* _Фрагмент документа_
========
24 января. Москва. 89. Очень поздно проспал. Пришла бедная измученная Соня и сказала мне больное — я сумел принять хорошо. Да, вчера все вспоминал о Денисенко и страдал. Начинаю привыкать. Да, надо, чтобы ничто не могло нарушить радостно любовного состояния.
В чистоте и с любовью исполнять свое призвание служения.
Вчера вечером был Морокин. Я слишком горячо спорил с ним о войне, но кончилось дружелюбно. Сейчас пришел Страхов. Что будет?
С Страховым говорил хорошо. Он разочарован в Клобском и лучше с матерью. Пошел за портретом, но не дошел. Встретил Орлова. Он рассказывал про смерть отца, генерала. Он впал в детство, то есть остался для него только «я». Перед этим был Покровский. По признакам, у Ванечки туберкулы и смерть. Очень жаль Соню. К нему странное чувство «ай» благоговейного ужаса перед этой душой, зародышем чистейшей души в этом крошечном больном теле. Обмакнулась только душа в плоть. Мне скорее кажется, что умрет.
Со мной стало делаться недавно странное и очень радостное — я стал чувствовать возможность всегдашней радости любви. Прежде я так был завален, задушен злом, окружающим и наполняющим меня, что я только рассуждал о любви, воображал ее, но теперь я стал чувствовать благость ее. Как будто из-под наваленных сырых дров изредка стали проскакивать струйки света и тепла; и я верю, знаю, чувствую любовь и благость ее. Чувствую то, что мешает, затемняет ее. Теперь я совсем по-новому сознаю свое недоброжелательство к кому-нибудь — к Тане было вчера, — я пугаюсь, чувствуя, что заслоняю себе тепло и свет. Кроме того, часто чувствую такую теплоту, что чувствую то, что, любя, жалея, не может прерваться состояние тихой радости жизни истинной. […]
25 января. 89. Москва. Проснулся рано. Думал, не только думал, но чувствовал, что могу любить и люблю заблудших, так называемых злых людей.
========
* _Задание_
Выпишите дословно из дневниковых записей за 24 и 25 января отрывок начиная со слов «В чистоте и» и заканчивая словами «кажется, что умрет.».
========
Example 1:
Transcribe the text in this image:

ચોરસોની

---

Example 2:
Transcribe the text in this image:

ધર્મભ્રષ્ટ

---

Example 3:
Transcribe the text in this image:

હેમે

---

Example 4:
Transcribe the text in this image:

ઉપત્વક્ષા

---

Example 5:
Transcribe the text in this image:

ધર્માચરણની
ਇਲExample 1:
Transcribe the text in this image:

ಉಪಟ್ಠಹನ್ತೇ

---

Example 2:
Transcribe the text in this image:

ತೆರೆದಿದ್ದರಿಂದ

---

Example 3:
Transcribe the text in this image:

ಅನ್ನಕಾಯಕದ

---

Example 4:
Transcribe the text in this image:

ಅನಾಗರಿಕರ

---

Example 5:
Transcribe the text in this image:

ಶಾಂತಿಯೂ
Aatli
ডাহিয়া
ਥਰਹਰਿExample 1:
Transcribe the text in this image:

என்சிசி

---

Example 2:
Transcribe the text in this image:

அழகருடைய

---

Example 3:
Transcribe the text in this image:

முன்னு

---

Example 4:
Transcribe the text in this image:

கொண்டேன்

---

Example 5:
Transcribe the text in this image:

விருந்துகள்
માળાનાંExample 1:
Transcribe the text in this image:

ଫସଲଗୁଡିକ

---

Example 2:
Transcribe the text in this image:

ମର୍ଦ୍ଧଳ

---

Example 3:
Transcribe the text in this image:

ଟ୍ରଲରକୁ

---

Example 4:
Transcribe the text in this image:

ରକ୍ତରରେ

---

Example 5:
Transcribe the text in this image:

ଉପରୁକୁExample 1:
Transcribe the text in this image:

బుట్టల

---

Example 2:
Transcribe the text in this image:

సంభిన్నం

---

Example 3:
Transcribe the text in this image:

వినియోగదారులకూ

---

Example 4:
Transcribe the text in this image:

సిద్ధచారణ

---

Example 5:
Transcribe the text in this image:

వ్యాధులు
========
* _Ответ_
В чистоте и с любовью исполнять свое призвание служения.
Вчера вечером был Морокин. Я слишком горячо спорил с ним о войне, но кончилось дружелюбно. Сейчас пришел Страхов. Что будет?
С Страховым говорил хорошо. Он разочарован в Клобском и лучше с матерью. Пошел за портретом, но не дошел. Встретил Орлова. Он рассказывал про смерть отца, генерала. Он впал в детство, то есть остался для него только «я». Перед этим был Покровский. По признакам, у Ванечки туберкулы и смерть. Очень жаль Соню. К нему странное чувство «ай» благоговейного ужаса перед этой душой, зародышем чистейшей души в этом крошечном больном теле. Обмакнулась только душа в плоть. Мне скорее кажется, что умрет.